Text shown =
= Beginning of Section =

12 Jun 2023 12 minute read
Tony Clement

Simon Thomas

Having spent his rugby career playing the numbers game, Tony Clement has gone on to do something similar in his life outside the sport.

The most versatile Welsh back of his generation, he wore 10, 11, 12, 13 and 15 for his country during the late 1980s and early ‘90s.

Now, for the past 12 years, he has been juggling numbers in another way as a private banking manager at Handelsbanken PLC.

It was No 10 he preferred as a player and that’s the position he occupied for a large chunk of his lengthy club career with Swansea RFC.

But he was only to start three Tests at fly-half for Wales, with the majority of his 37 caps coming at full-back.

“I loved 10, I preferred 10. I played my first six years with Swansea at 10,” he says.

“I wish I’d had more opportunities there with Wales when I was in the groove during that time.

“But there were some big names around, a lot of big 10s. You had Jonathan (Davies), Neil Jenkins, Bleddyn Bowen, Paul Turner, Dai Evans, Adrian Davies. These guys were quality players and they all added something different.

“So I almost flirted with 10 really. It was like ‘Ok, have a go against New Zealand, good luck’. There were a couple of tour games in Namibia as well and that was it.

“I suppose then you become grateful to slot in to the team. You would never say I’m not playing there.

“Deep down, you would play wherever.

“If you are a ball-playing rugby player, you are potentially going to be tried out in different places. I was probably in that camp.”


Clement’s adaptability made him a regular fixture in the Welsh set up for some eight years during which time he shared in both a Triple Crown and a Five Nations title. There were also two Lions tours and multiple trophy triumphs at club level.

So much to talk about when we catch up for a chat.

Born in Swansea, he grew up in the Winch Wen area and played his junior rugby for Morriston RFC, switching his attention from football in his early teens.

Joining the All Whites, he made his senior debut against Cardiff at the Arms Park in 1985, aged just 18, before going on to gain eye-opening experience via a spell in New Zealand, where he played for Wellington club Poneke.

Once back home, he quickly caught the eye with his footballing ability and expansive play and, within a year or so, he was named in the Wales squad, taking his bow as a replacement centre against the USA in November 1987, while still only 20.

Then came his first start, against England at Twickenham in February 1988, amid a shock selection that caught everyone napping – Clement included.

“I had no expectation of being in the team,” he recalls.

“I was playing 10 or 12 for Swansea at the time. Jonathan Davies was going really well at fly-half for Wales and we had so many good centres back then with Mark Ring, John Devereux and Bleddyn Bowen.

“The best hope I had was being on the bench.”

But then came the bombshell as Clement was named at full-back by coach Tony Gray.

= End of Section =

Instructions =
1. Answer these questions from the Tony Clement profile:
(a) Where has Clement worked as a private banking manager for the past 12 years?
(b) Which team did he face in his senior Swansea debut in 1985?
(c) Who was the coach who picked him at full-back?
2. Write the next part of the Tony Clement profile, picking up right after its last sentence.
The rows play no part in the Tony Clement profile or the tasks on it.

Data supplied =
= Beginning of Section =

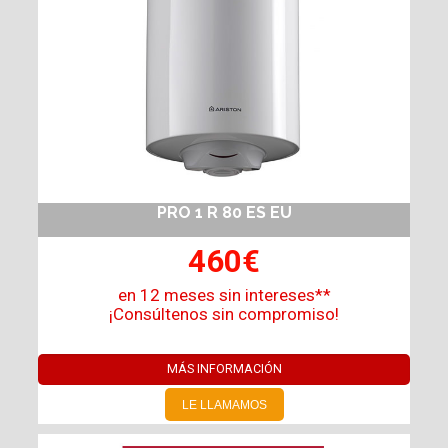
PRO 1 R 80 ES EU
460€
en 12 meses sin intereses**
¡Consúltenos sin compromiso!
MÁS INFORMACIÓN
LE LLAMAMOS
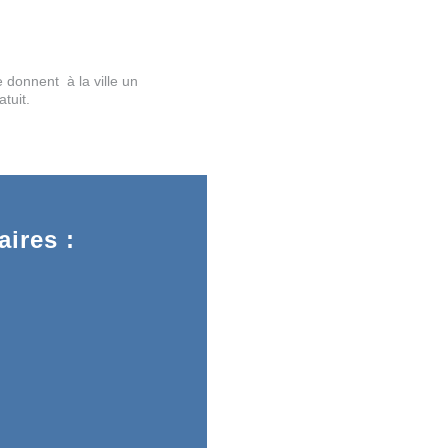
donnent à la ville un
atuit.
ires :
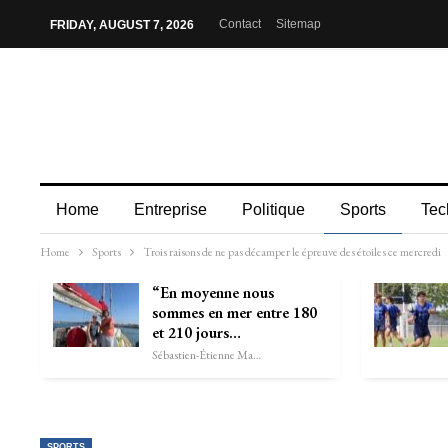
Contact
Sitemap
FRIDAY, AUGUST 7, 2026
Home
Entreprise
Politique
Sports
Tec
Home
Sports
Trois raisons de ne pas décamper le épreuve des étoiles ce mercredi
“En moyenne nous
sommes en mer entre 180
et 210 jours…
Sébastien-Étienne Marechal
SPORTS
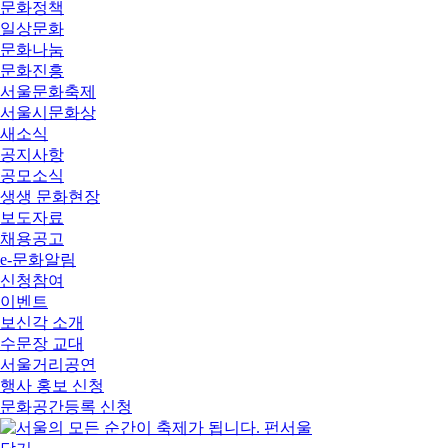
문화정책
일상문화
문화나눔
문화진흥
서울문화축제
서울시문화상
새소식
공지사항
공모소식
생생 문화현장
보도자료
채용공고
e-문화알림
신청참여
이벤트
보신각 소개
수문장 교대
서울거리공연
행사 홍보 신청
문화공간등록 신청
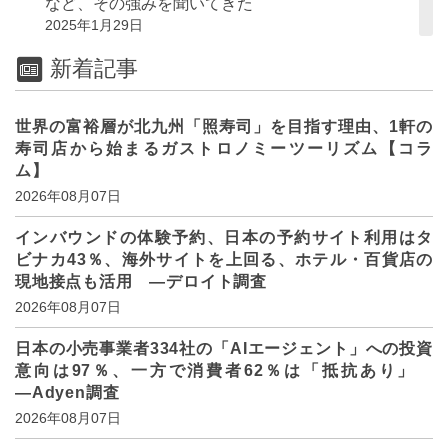
など、その強みを聞いてきた
2025年1月29日
新着記事
世界の富裕層が北九州「照寿司」を目指す理由、1軒の
寿司店から始まるガストロノミーツーリズム【コラ
ム】
2026年08月07日
インバウンドの体験予約、日本の予約サイト利用はタ
ビナカ43％、海外サイトを上回る、ホテル・百貨店の
現地接点も活用 ―デロイト調査
2026年08月07日
日本の小売事業者334社の「AIエージェント」への投資
意向は97％、一方で消費者62％は「抵抗あり」
―Adyen調査
2026年08月07日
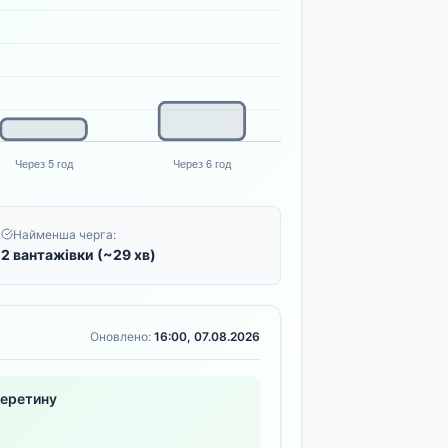
Найменша черга:
2 вантажівки (~29 хв)
Оновлено:
16:00, 07.08.2026
перетину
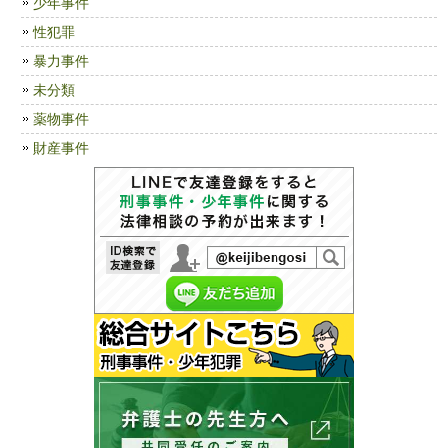
少年事件
性犯罪
暴力事件
未分類
薬物事件
財産事件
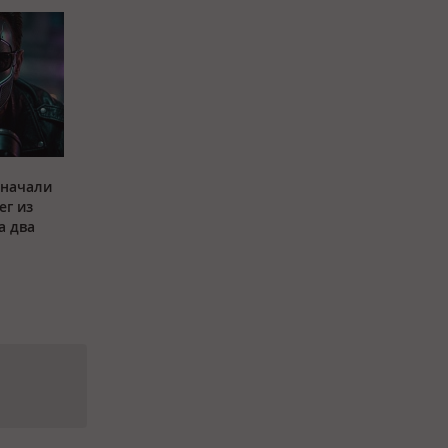
 начали
ег из
а два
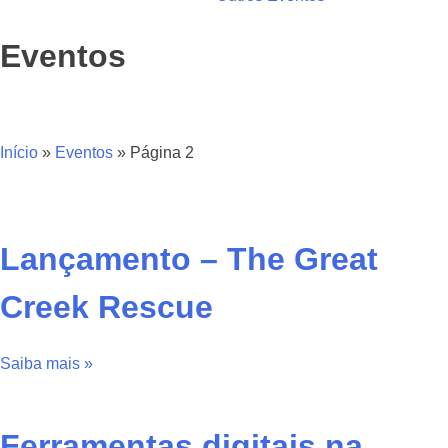
Eventos
Início
»
Eventos
»
Página 2
Lançamento – The Great
Creek Rescue
Saiba mais »
Ferramentas digitais na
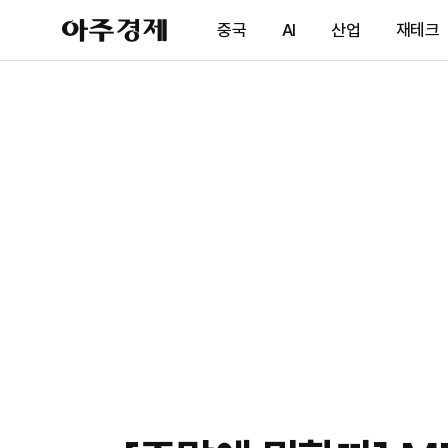
아
중국
AI
산업
재테크
주
경
제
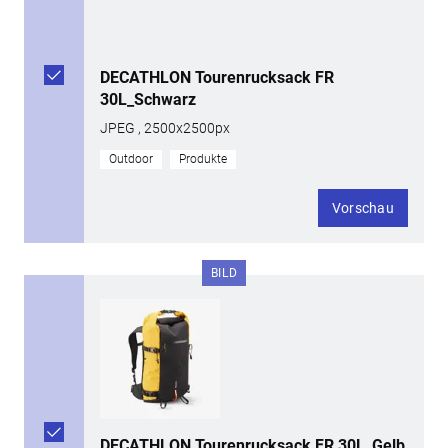
DECATHLON Tourenrucksack FR
30L_Schwarz
JPEG , 2500x2500px
Outdoor
Produkte
Vorschau
BILD
DECATHLON Tourenrucksack FR 30L_Gelb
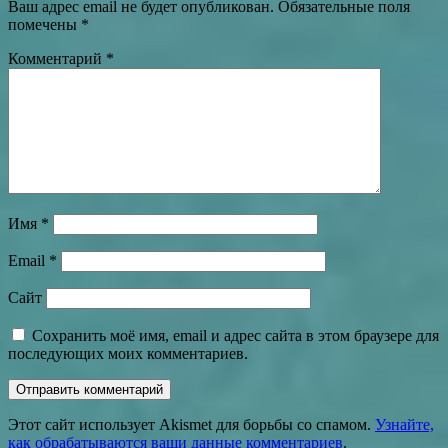
Ваш адрес email не будет опубликован.
Обязательные поля
помечены
*
Комментарий
*
Имя
*
Email
*
Сайт
Сохранить моё имя, email и адрес сайта в этом браузере для
последующих моих комментариев.
Этот сайт использует Akismet для борьбы со спамом.
Узнайте,
как обрабатываются ваши данные комментариев
.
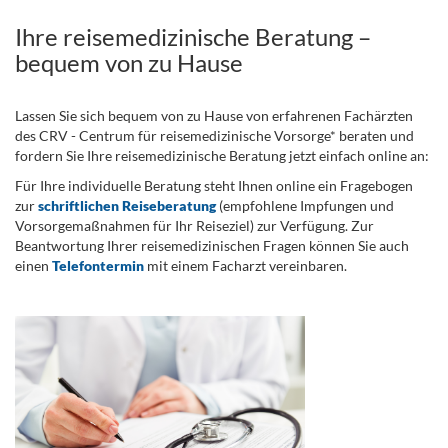
Ihre reisemedizinische Beratung –
bequem von zu Hause
Lassen Sie sich bequem von zu Hause von erfahrenen Fachärzten
des CRV - Centrum für reisemedizinische Vorsorge* beraten und
fordern Sie Ihre reisemedizinische Beratung jetzt einfach online an:
Für Ihre individuelle Beratung steht Ihnen online ein Fragebogen
zur
schriftlichen Reiseberatung
(empfohlene Impfungen und
Vorsorgemaßnahmen für Ihr Reiseziel) zur Verfügung. Zur
Beantwortung Ihrer reisemedizinischen Fragen können Sie auch
einen
Telefontermin
mit einem Facharzt vereinbaren.
.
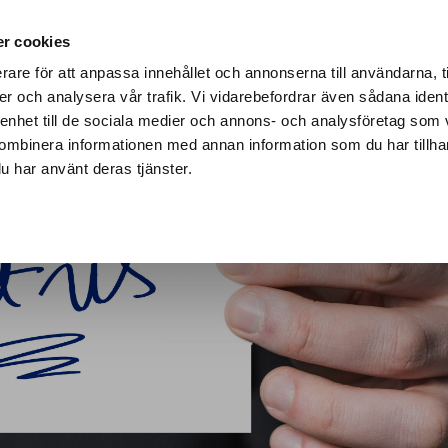
r cookies
rare för att anpassa innehållet och annonserna till användarna, t
er och analysera vår trafik. Vi vidarebefordrar även sådana ident
EVENEMANG
BYGGINFO
VVS-TIDNINGEN
KONTA
 enhet till de sociala medier och annons- och analysföretag som
ombinera informationen med annan information som du har tillhand
u har använt deras tjänster.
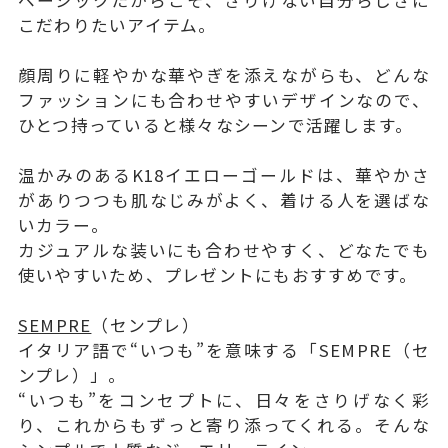
こだわりたいアイテム。
顔周りに軽やかな華やぎを添えながらも、どんな
ファッションにも合わせやすいデザインなので、
ひとつ持っていると様々なシーンで活躍します。
温かみのあるK18イエローゴールドは、華やかさ
がありつつも肌なじみがよく、着ける人を選ばな
いカラー。
カジュアルな装いにも合わせやすく、どなたでも
使いやすいため、プレゼントにもおすすめです。
SEMPRE
（センプレ）
イタリア語で“いつも”を意味する「SEMPRE（セ
ンプレ）」。
“いつも”をコンセプトに、日々をさりげなく彩
り、これからもずっと寄り添ってくれる。そんな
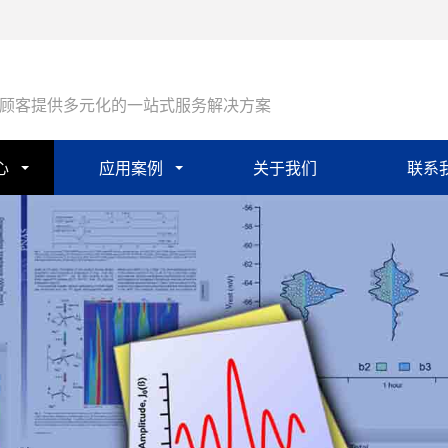
顾客提供多元化的一站式服务解决方案
心
应用案例
关于我们
联系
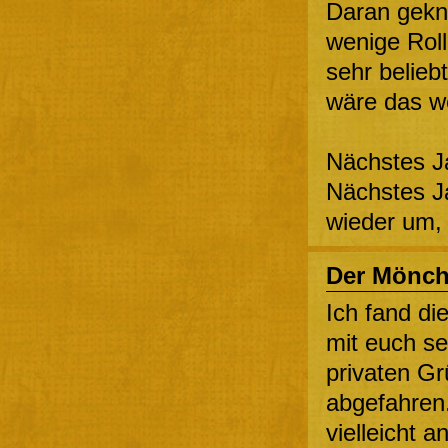
Daran geknü
wenige Roll
sehr belieb
wäre das we
Nächstes Ja
Nächstes Ja
wieder um, 
Der Mönc
Ich fand die
mit euch se
privaten Gr
abgefahren
vielleicht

= End of Section =

Responses by item number =
1.
(a) Handelsbanken PLC
(b) Cardiff
(c) Tony Gray

2.
“I had never played there in my life, so it was the last thing on my mind. I was hugely out of position,” he said.

“Swansea came to my rescue and ushered in a game against Lansdowne a few days before so I could have a go at 15.

“I was totally a fish out of water, but you adapt. Then you arrive at the big day and you look round the changing room in Twickenham and think, actually, where else would I rather be?

“I was probably too young to really think about it in great detail. There was just a nervous excitement.
“I was right out of my comfort zone, but when the game began, it was just a case of getting on with it.

“England kicked straight to me from the kick-off, so that gave me my first touch and settled me down. Although I’d only ever had the one game at full-back, I knew how to try and exploit one from playing at 10, so that helped with my positional sense.”

Clement was famously one of four fly-halves in the back line, along with Jonathan Davies, Bowen and Ring.

It was a bold strategy that worked a treat with an enterprising Welsh team winning 11-3 as winger Adrian Hadley finished off a brace of thrilling tries.

“We were running the ball from early on,” says Clement. “The plan was to play a counter-attacking game and try and find space. We had a licence to play.

“With the back line we had, that was always going to be the game-plan. There was a golden rule with that side – if it was on, go for it.”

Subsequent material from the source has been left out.